Klar ist: Wir stehen zu dem ausgehandelten Abkommen. Ich hoffe, dass unsere Kolleginnen und Kollegen in Großbritannien, gerade im Interesse ihres eigenen Landes, dem Abkommen zustimmen. Beide Seiten sind darin Kompromisse eingegangen. Ein Nachverhandeln – zulasten der EU und nur aus Rücksicht auf Hardliner im britischen Parlament –, das darf keine Option sein.
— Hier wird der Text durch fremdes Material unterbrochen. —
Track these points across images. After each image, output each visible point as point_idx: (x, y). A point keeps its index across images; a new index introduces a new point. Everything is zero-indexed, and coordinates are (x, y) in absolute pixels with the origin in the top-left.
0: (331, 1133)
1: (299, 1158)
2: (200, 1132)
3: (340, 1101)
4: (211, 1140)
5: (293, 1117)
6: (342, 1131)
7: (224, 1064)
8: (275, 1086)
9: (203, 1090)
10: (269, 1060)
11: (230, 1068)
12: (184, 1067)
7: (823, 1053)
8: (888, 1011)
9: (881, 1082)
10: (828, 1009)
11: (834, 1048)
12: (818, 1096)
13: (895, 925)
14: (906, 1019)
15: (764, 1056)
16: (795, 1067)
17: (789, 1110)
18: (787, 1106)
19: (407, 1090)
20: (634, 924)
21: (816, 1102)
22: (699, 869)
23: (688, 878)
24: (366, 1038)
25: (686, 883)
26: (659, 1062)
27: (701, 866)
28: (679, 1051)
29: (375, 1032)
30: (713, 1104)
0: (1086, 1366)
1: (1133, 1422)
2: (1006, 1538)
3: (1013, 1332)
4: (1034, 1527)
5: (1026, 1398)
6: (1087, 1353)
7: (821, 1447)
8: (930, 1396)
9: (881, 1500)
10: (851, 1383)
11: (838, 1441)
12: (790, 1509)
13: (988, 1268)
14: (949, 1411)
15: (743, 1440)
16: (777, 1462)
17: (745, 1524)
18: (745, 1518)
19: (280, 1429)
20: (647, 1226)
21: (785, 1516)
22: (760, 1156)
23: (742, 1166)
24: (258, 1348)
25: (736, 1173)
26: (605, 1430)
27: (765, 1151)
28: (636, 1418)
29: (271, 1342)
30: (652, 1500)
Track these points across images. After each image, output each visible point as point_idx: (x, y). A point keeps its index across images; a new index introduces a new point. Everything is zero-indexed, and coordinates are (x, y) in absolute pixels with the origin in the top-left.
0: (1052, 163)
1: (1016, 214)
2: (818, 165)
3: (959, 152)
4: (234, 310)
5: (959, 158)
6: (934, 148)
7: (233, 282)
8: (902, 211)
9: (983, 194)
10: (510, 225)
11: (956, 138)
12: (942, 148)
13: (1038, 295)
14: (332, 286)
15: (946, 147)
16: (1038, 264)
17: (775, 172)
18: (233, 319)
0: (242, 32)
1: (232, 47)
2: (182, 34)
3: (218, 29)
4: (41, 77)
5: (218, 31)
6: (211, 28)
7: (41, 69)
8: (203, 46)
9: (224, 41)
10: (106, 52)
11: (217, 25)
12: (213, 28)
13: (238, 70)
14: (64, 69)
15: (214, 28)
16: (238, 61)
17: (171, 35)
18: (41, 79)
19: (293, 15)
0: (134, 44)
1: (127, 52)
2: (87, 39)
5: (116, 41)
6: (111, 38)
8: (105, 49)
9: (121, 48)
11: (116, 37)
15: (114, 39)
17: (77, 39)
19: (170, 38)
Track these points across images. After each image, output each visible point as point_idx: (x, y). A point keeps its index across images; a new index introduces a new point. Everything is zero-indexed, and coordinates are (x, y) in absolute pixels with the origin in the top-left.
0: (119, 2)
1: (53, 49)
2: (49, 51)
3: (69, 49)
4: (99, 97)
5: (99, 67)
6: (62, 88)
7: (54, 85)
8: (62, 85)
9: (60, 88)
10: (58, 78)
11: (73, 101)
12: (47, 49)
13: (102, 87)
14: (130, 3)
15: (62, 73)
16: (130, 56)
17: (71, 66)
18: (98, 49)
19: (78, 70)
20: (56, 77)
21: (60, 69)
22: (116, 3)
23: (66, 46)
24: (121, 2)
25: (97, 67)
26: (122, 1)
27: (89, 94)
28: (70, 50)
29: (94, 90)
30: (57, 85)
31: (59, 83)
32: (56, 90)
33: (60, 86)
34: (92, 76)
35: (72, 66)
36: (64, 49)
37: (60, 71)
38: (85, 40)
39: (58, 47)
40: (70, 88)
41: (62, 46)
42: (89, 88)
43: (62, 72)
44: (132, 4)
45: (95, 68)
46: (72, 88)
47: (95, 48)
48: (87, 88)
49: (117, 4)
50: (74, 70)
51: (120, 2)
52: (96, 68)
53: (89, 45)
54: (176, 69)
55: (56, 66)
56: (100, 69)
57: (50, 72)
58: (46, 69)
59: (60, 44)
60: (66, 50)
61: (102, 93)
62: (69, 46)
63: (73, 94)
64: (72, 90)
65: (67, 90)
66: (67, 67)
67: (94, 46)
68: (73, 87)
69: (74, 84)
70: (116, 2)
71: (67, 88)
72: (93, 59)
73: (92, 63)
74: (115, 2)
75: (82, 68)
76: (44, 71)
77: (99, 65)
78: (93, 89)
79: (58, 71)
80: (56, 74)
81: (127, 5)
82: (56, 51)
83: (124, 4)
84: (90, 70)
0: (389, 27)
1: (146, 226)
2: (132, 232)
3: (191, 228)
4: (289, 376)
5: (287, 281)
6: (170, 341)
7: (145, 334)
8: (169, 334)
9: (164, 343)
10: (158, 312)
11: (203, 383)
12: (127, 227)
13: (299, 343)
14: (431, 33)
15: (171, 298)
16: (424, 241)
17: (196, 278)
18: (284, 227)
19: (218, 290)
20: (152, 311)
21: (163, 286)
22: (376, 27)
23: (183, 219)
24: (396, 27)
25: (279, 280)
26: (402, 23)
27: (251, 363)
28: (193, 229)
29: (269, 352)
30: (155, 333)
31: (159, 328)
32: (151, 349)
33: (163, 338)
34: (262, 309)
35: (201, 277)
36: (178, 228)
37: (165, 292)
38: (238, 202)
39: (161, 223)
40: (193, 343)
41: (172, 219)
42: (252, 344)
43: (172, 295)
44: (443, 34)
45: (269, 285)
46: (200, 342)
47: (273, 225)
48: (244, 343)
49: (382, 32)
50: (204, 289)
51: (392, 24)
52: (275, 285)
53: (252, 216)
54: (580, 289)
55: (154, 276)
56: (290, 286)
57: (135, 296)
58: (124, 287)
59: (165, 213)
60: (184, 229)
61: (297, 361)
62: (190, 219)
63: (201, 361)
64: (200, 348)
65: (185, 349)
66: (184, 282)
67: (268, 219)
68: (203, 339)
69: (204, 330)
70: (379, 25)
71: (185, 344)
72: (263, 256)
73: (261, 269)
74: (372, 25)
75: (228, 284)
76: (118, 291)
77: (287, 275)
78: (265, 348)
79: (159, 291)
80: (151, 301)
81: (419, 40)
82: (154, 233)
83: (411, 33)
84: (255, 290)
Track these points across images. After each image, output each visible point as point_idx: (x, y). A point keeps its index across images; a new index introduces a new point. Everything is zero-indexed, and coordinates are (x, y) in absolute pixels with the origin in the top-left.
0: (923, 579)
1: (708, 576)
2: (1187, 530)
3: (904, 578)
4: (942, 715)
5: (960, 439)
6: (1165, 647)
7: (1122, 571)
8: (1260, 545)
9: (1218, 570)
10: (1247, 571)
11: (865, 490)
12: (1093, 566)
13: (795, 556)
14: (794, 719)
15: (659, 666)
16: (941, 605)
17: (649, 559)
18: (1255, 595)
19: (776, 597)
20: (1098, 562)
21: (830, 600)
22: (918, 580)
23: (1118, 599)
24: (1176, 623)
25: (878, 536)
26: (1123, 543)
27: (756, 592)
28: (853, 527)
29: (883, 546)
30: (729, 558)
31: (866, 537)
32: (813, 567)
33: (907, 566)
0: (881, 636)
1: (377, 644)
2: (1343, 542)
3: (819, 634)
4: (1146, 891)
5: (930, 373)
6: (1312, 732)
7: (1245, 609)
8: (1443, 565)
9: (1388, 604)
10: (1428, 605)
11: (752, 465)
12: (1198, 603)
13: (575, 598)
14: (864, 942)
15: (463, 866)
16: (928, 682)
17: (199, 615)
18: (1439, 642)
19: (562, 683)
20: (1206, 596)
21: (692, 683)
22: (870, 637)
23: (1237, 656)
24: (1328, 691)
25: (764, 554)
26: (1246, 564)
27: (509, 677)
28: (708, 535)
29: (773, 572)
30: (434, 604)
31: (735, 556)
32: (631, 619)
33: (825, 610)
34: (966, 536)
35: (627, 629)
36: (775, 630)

Vielmehr muss klar sein: Wer die EU verlässt, kann nicht weiter von allen Vorteilen der Gemeinschaft profitieren.
(Beifall bei der CDU/CSU sowie bei Abgeordneten der SPD)
Es gibt in der EU Rechte und Pflichten. Beides gehört untrennbar zusammen. Die Pflichten ablehnen und sich auf die Rechte berufen, das wird es nicht geben.
Unabhängig davon, wie sich das Vereinigte Königreich schlussendlich entscheidet: Wir in Deutschland müssen auf alle Varianten bestmöglich vorbereitet sein. Der Brexit wird negative Folgen haben – man muss nur die aktuellen Meldungen verfolgen: zu Honda, zu Nissan, zu Airbus, zu UBS, zu Panasonic oder zu weiteren Unternehmen –, negative Folgen für Großbritannien; aber der Brexit wird eben auch negative Folgen für Deutschland und die gesamte EU haben.
Unser Ziel ist es, diese negativen Folgen für unser Land so weit wie möglich zu minimieren. Dazu dient auch dieses Brexit-Steuerbegleitgesetz, das wir heute abschließend beraten. Wir treffen damit auf nationaler Ebene Vorkehrungen für die Bereiche Steuern und Finanzmarkt, um für alle Fälle gewappnet zu sein. Auf den Steuerteil ist mein Kollege Fritz Güntzler bereits eingegangen. Ich darf mich daher auf den Finanzmarktteil konzentrieren.
Wir sorgen mit dem Gesetz dafür, dass die Bundesanstalt für Finanzdienstleistungsaufsicht, die BaFin, Maßnahmen ergreifen kann, um die Finanzmärkte über den Brexit hinaus zu stabilisieren, um Rechtssicherheit für deutsche Unternehmen und Verbraucher zu gewährleisten.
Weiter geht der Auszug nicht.